Cap and trade schemes exist, in one form or another, and in various stages in the European Union, India, China, Kazakhstan, South Korea (next year), New Zealand, California, Quebec (which links with the California ETS) nine US northeastern and mid-Atlantic states (the Regional Greenhouse Gas Initiative), and Tokyo.
An emissions trading scheme is the global climate change policy of choice.
There’s not much these days that money can’t buy. We live in a time when almost everything can be bought and sold.
As Michael Sandel, a professor of politics at Harvard University, notes: “the logic of buying and selling no longer applies to material goods alone. It increasingly governs the whole of life”.
You could argue that we live in a society where everything is up for sale.
Recently, New York Times reporter Andrew Revkin asked if it is far fetched for individuals to be compensated for having fewer or no children.

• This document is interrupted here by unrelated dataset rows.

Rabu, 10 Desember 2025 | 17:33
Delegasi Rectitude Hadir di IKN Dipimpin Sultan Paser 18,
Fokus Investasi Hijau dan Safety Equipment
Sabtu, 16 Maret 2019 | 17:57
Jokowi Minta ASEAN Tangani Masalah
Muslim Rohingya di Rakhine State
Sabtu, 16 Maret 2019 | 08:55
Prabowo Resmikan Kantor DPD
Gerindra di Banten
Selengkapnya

At a Wilson Center discussion in 2009, Revkin wondered whether the next step, in a world enamoured with carbon markets, would be carbon credits for avoided children:
Should you get credit — if we’re going to become carbon-centric — for having a one-child family when you could have had two or three? And obviously it’s just a thought experiment, but…
A thought experiment
Market-based population control is a thought experiment with its origins with the economist Kenneth Boulding in 1964.
Boulding proposed a system of marketable procreation licenses as a way of dealing with overpopulation:
I think … that a system of marketable licenses to have children is the only one which will combine the minimum of social control necessary to the solution to this problem with a maximum of individual liberty and ethical choice. Each girl on approaching maturity would be presented with a certificate which will entitle its owner to have a certain number of children.
Boulding suggested that a market would then be set up in these units “in which the rich … would purchase them from the poor, the mums, the maiden aunts, and so on”. Others assessed Boulding’s proposal and proposed amendments.
The Boulding proposal was revived by two Belgian academics in 2006. They pointed out that, since the rich would likely buy procreation licenses from the poor, their scheme would have the further advantage of reducing inequality by giving the poor a new source of income.
And in 2007, Perth-based medical academic Barry Walters proposed a “baby levy” in the form of a carbon tax in line with the “polluter pays” principle. Every family choosing to have more than a defined number of children should be charged a carbon tax that would fund the planting of enough trees to offset the carbon cost generated by a new human being.
Sandel argued, however, in light of such proposals, that notwithstanding an argument that a market in children (or in the right to have them) might be efficient, “trafficking in the right to procreate promotes a mercenary attitude toward children that corrupts parenthood”.
Is population control the solution?
But all of this may be irrelevant in light of the important research conducted by Bradshaw and Brook. Their research shows that:
No matter what levers you pull, we have such a huge demographic momentum, there’s no way we can rein in the human population fast enough to address sustainability issues in the next century.
Population growth trends for the rest of the 21st Century are “virtually locked-in” unless there are “extreme and rapid reductions in female fertility”.
Even a global one-child policy and the catastrophic death of several billion people, they argued, would not materially affect CO2 emissions and resource use; the result would still be 5 to 10 billion people by 2100.
The authors of the research ultimately conclude that “there are no easy ways to change the broad trends of human population size this century”.
So, while market-based population control might encourage people to have fewer children, when it comes to addressing the twin problems of climate change and overpopulation it may be better to simply concentrate our trading schemes on climate change.